Your task: Quote the records that follow in full, leaving the pictures out.

Data records:
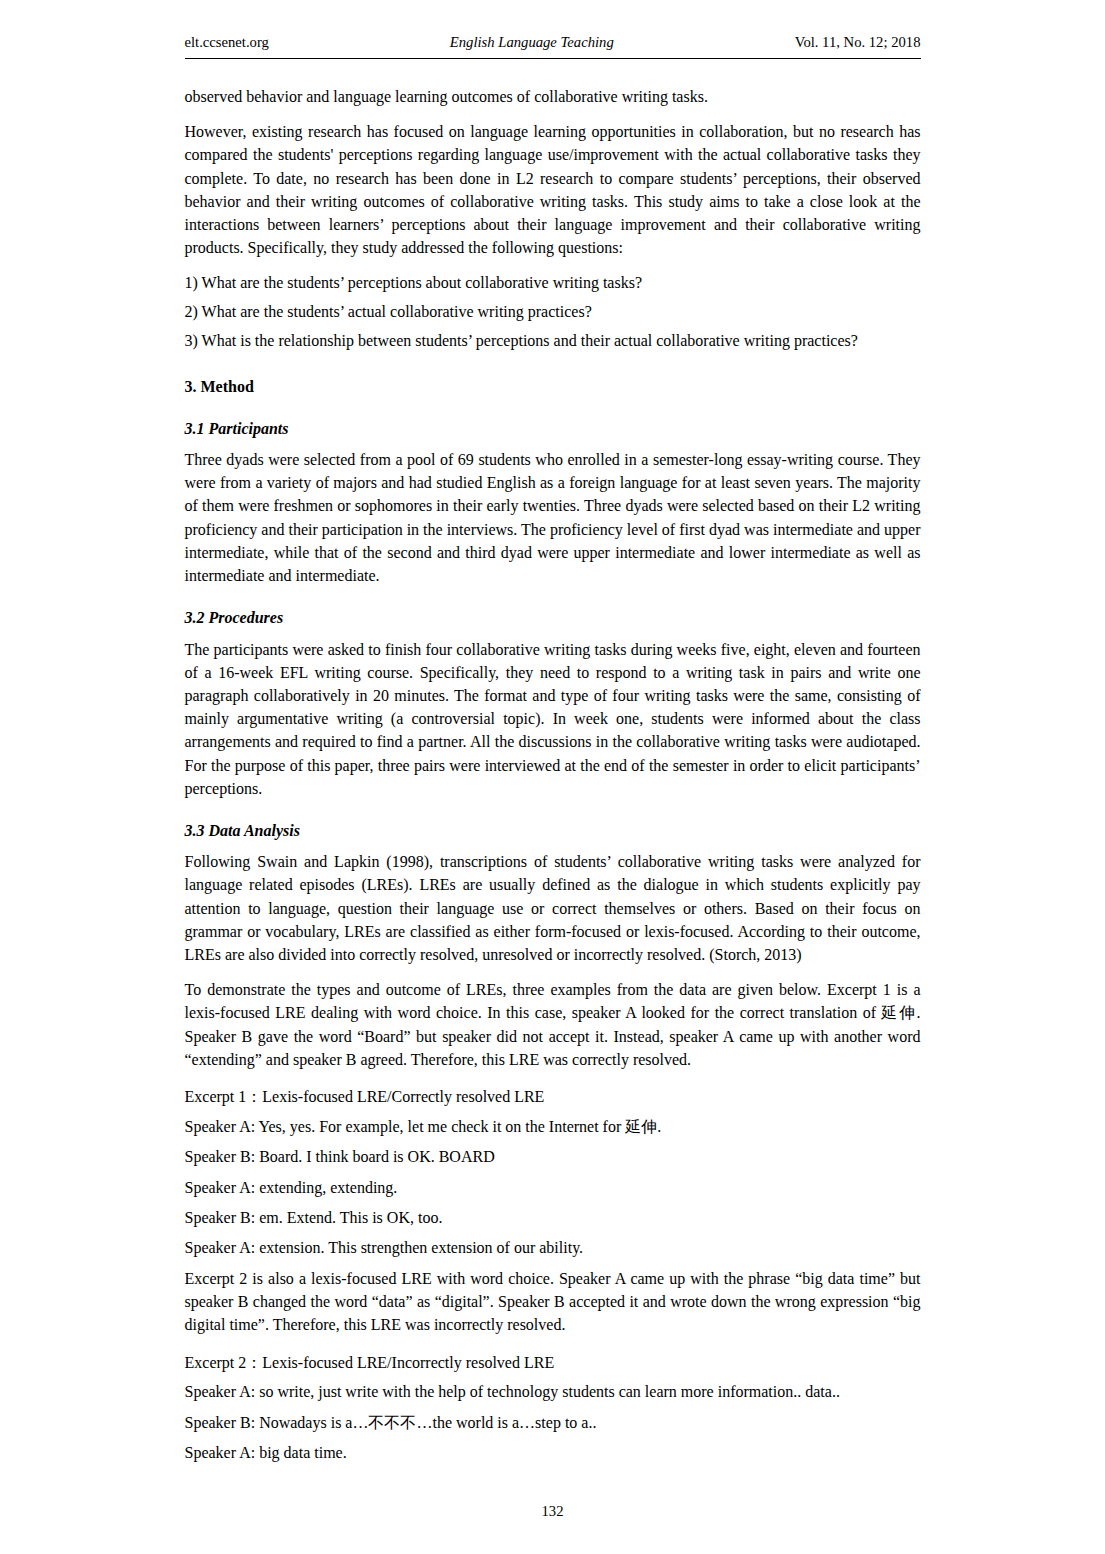elt.ccsenet.org English Language Teaching Vol. 11, No. 12; 2018
observed behavior and language learning outcomes of collaborative writing tasks.
However, existing research has focused on language learning opportunities in collaboration, but no research has compared the students' perceptions regarding language use/improvement with the actual collaborative tasks they complete. To date, no research has been done in L2 research to compare students’ perceptions, their observed behavior and their writing outcomes of collaborative writing tasks. This study aims to take a close look at the interactions between learners’ perceptions about their language improvement and their collaborative writing products. Specifically, they study addressed the following questions:
1) What are the students’ perceptions about collaborative writing tasks?
2) What are the students’ actual collaborative writing practices?
3) What is the relationship between students’ perceptions and their actual collaborative writing practices?
3. Method
3.1 Participants
Three dyads were selected from a pool of 69 students who enrolled in a semester-long essay-writing course. They were from a variety of majors and had studied English as a foreign language for at least seven years. The majority of them were freshmen or sophomores in their early twenties. Three dyads were selected based on their L2 writing proficiency and their participation in the interviews. The proficiency level of first dyad was intermediate and upper intermediate, while that of the second and third dyad were upper intermediate and lower intermediate as well as intermediate and intermediate.
3.2 Procedures
The participants were asked to finish four collaborative writing tasks during weeks five, eight, eleven and fourteen of a 16-week EFL writing course. Specifically, they need to respond to a writing task in pairs and write one paragraph collaboratively in 20 minutes. The format and type of four writing tasks were the same, consisting of mainly argumentative writing (a controversial topic). In week one, students were informed about the class arrangements and required to find a partner. All the discussions in the collaborative writing tasks were audiotaped. For the purpose of this paper, three pairs were interviewed at the end of the semester in order to elicit participants’ perceptions.
3.3 Data Analysis
Following Swain and Lapkin (1998), transcriptions of students’ collaborative writing tasks were analyzed for language related episodes (LREs). LREs are usually defined as the dialogue in which students explicitly pay attention to language, question their language use or correct themselves or others. Based on their focus on grammar or vocabulary, LREs are classified as either form-focused or lexis-focused. According to their outcome, LREs are also divided into correctly resolved, unresolved or incorrectly resolved. (Storch, 2013)
To demonstrate the types and outcome of LREs, three examples from the data are given below. Excerpt 1 is a lexis-focused LRE dealing with word choice. In this case, speaker A looked for the correct translation of 延伸. Speaker B gave the word “Board” but speaker did not accept it. Instead, speaker A came up with another word “extending” and speaker B agreed. Therefore, this LRE was correctly resolved.
Excerpt 1：Lexis-focused LRE/Correctly resolved LRE
Speaker A: Yes, yes. For example, let me check it on the Internet for 延伸.
Speaker B: Board. I think board is OK. BOARD
Speaker A: extending, extending.
Speaker B: em. Extend. This is OK, too.
Speaker A: extension. This strengthen extension of our ability.
Excerpt 2 is also a lexis-focused LRE with word choice. Speaker A came up with the phrase “big data time” but speaker B changed the word “data” as “digital”. Speaker B accepted it and wrote down the wrong expression “big digital time”. Therefore, this LRE was incorrectly resolved.
Excerpt 2：Lexis-focused LRE/Incorrectly resolved LRE
Speaker A: so write, just write with the help of technology students can learn more information.. data..
Speaker B: Nowadays is a…不不不…the world is a…step to a..
Speaker A: big data time.
132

Result:
elt.ccsenet.org English Language Teaching Vol. 11, No. 12; 2018
observed behavior and language learning outcomes of collaborative writing tasks.
However, existing research has focused on language learning opportunities in collaboration, but no research has compared the students' perceptions regarding language use/improvement with the actual collaborative tasks they complete. To date, no research has been done in L2 research to compare students’ perceptions, their observed behavior and their writing outcomes of collaborative writing tasks. This study aims to take a close look at the interactions between learners’ perceptions about their language improvement and their collaborative writing products. Specifically, they study addressed the following questions:
1) What are the students’ perceptions about collaborative writing tasks?
2) What are the students’ actual collaborative writing practices?
3) What is the relationship between students’ perceptions and their actual collaborative writing practices?
3. Method
3.1 Participants
Three dyads were selected from a pool of 69 students who enrolled in a semester-long essay-writing course. They were from a variety of majors and had studied English as a foreign language for at least seven years. The majority of them were freshmen or sophomores in their early twenties. Three dyads were selected based on their L2 writing proficiency and their participation in the interviews. The proficiency level of first dyad was intermediate and upper intermediate, while that of the second and third dyad were upper intermediate and lower intermediate as well as intermediate and intermediate.
3.2 Procedures
The participants were asked to finish four collaborative writing tasks during weeks five, eight, eleven and fourteen of a 16-week EFL writing course. Specifically, they need to respond to a writing task in pairs and write one paragraph collaboratively in 20 minutes. The format and type of four writing tasks were the same, consisting of mainly argumentative writing (a controversial topic). In week one, students were informed about the class arrangements and required to find a partner. All the discussions in the collaborative writing tasks were audiotaped. For the purpose of this paper, three pairs were interviewed at the end of the semester in order to elicit participants’ perceptions.
3.3 Data Analysis
Following Swain and Lapkin (1998), transcriptions of students’ collaborative writing tasks were analyzed for language related episodes (LREs). LREs are usually defined as the dialogue in which students explicitly pay attention to language, question their language use or correct themselves or others. Based on their focus on grammar or vocabulary, LREs are classified as either form-focused or lexis-focused. According to their outcome, LREs are also divided into correctly resolved, unresolved or incorrectly resolved. (Storch, 2013)
To demonstrate the types and outcome of LREs, three examples from the data are given below. Excerpt 1 is a lexis-focused LRE dealing with word choice. In this case, speaker A looked for the correct translation of 延伸. Speaker B gave the word “Board” but speaker did not accept it. Instead, speaker A came up with another word “extending” and speaker B agreed. Therefore, this LRE was correctly resolved.
Excerpt 1：Lexis-focused LRE/Correctly resolved LRE
Speaker A: Yes, yes. For example, let me check it on the Internet for 延伸.
Speaker B: Board. I think board is OK. BOARD
Speaker A: extending, extending.
Speaker B: em. Extend. This is OK, too.
Speaker A: extension. This strengthen extension of our ability.
Excerpt 2 is also a lexis-focused LRE with word choice. Speaker A came up with the phrase “big data time” but speaker B changed the word “data” as “digital”. Speaker B accepted it and wrote down the wrong expression “big digital time”. Therefore, this LRE was incorrectly resolved.
Excerpt 2：Lexis-focused LRE/Incorrectly resolved LRE
Speaker A: so write, just write with the help of technology students can learn more information.. data..
Speaker B: Nowadays is a…不不不…the world is a…step to a..
Speaker A: big data time.
132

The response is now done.